INSTRUCTION =>
Quote all of the material below word for word, leaving out the pictures.

Chart understanding data =>
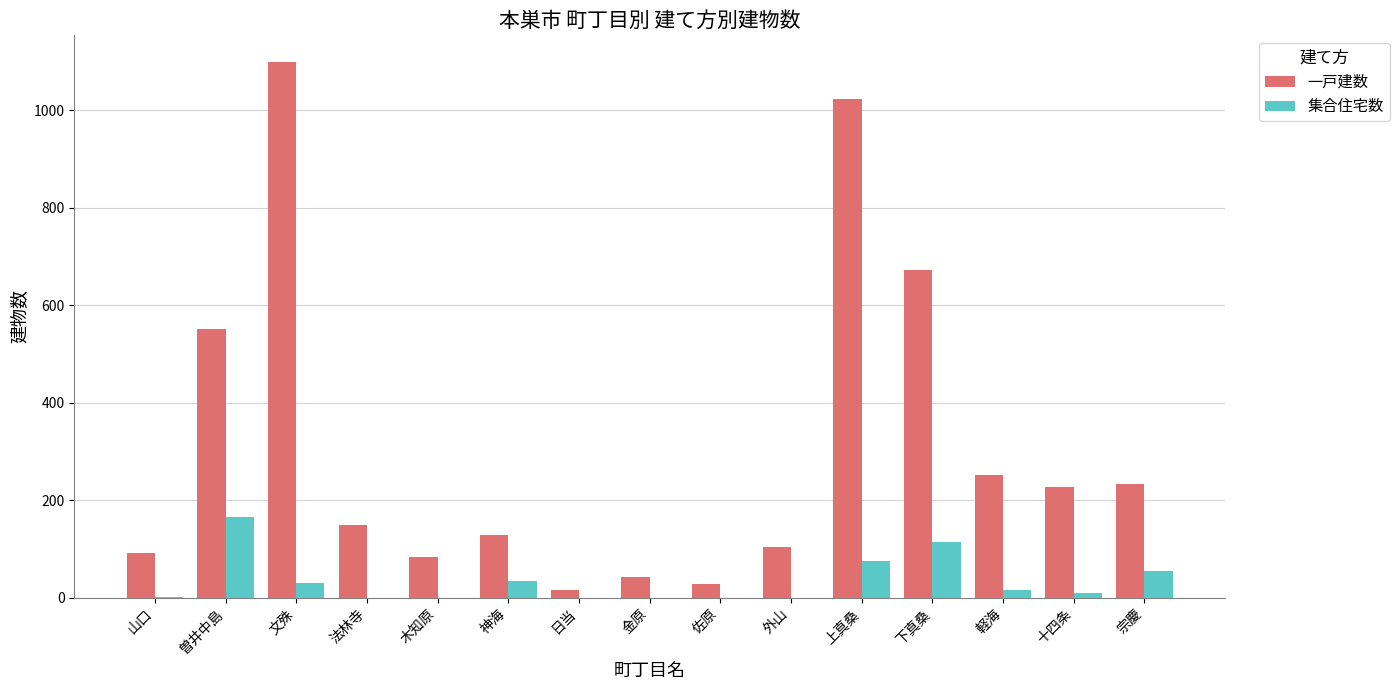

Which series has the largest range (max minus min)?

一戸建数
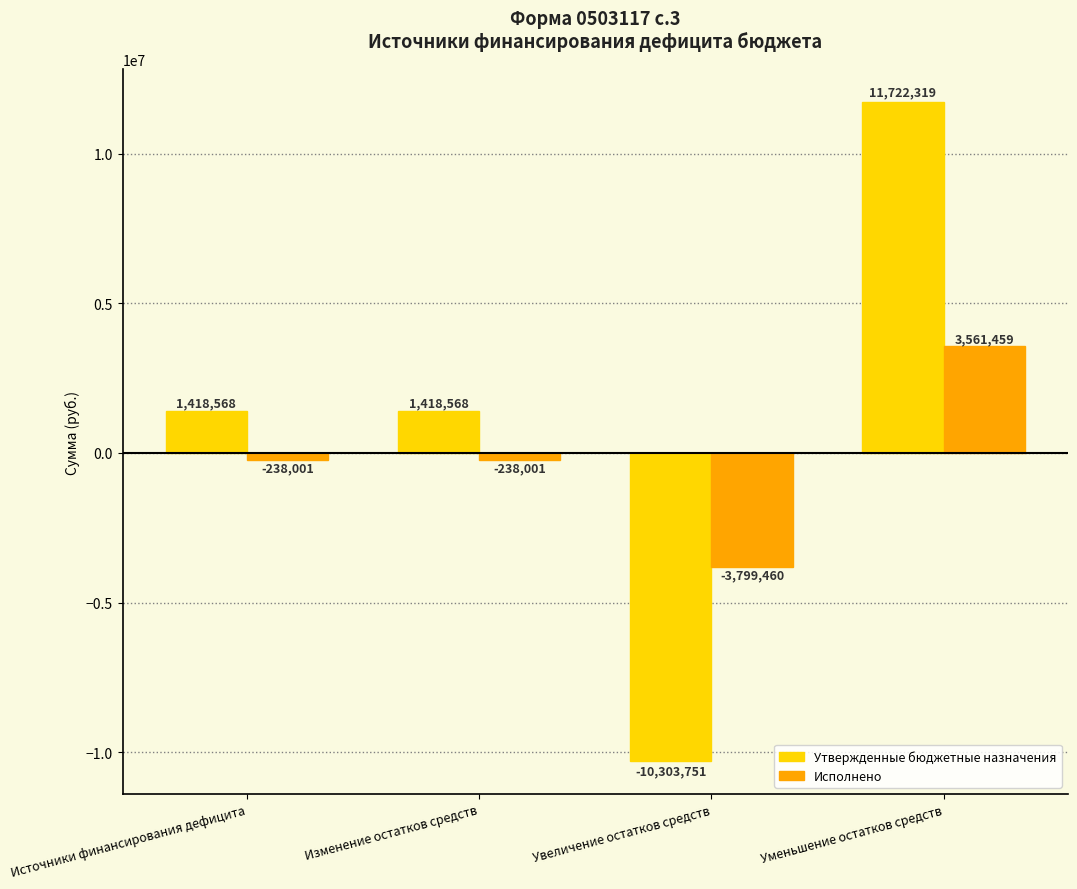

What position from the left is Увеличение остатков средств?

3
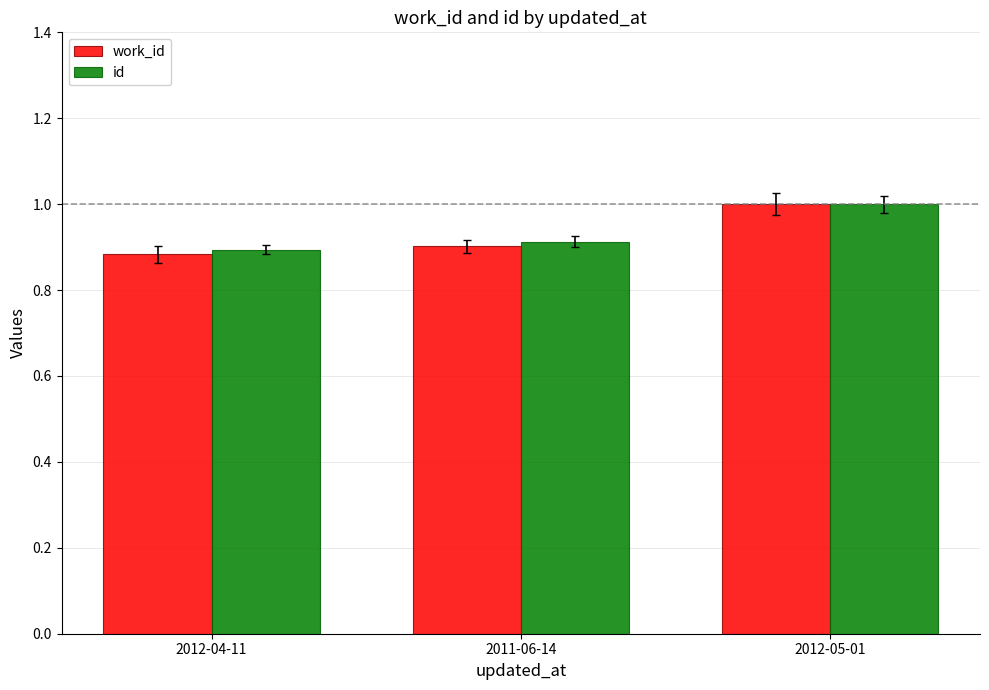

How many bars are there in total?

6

WRITTEN REPLY =>
Which series has the largest range (max minus min)?

一戸建数

What position from the left is Увеличение остатков средств?

3

How many bars are there in total?

6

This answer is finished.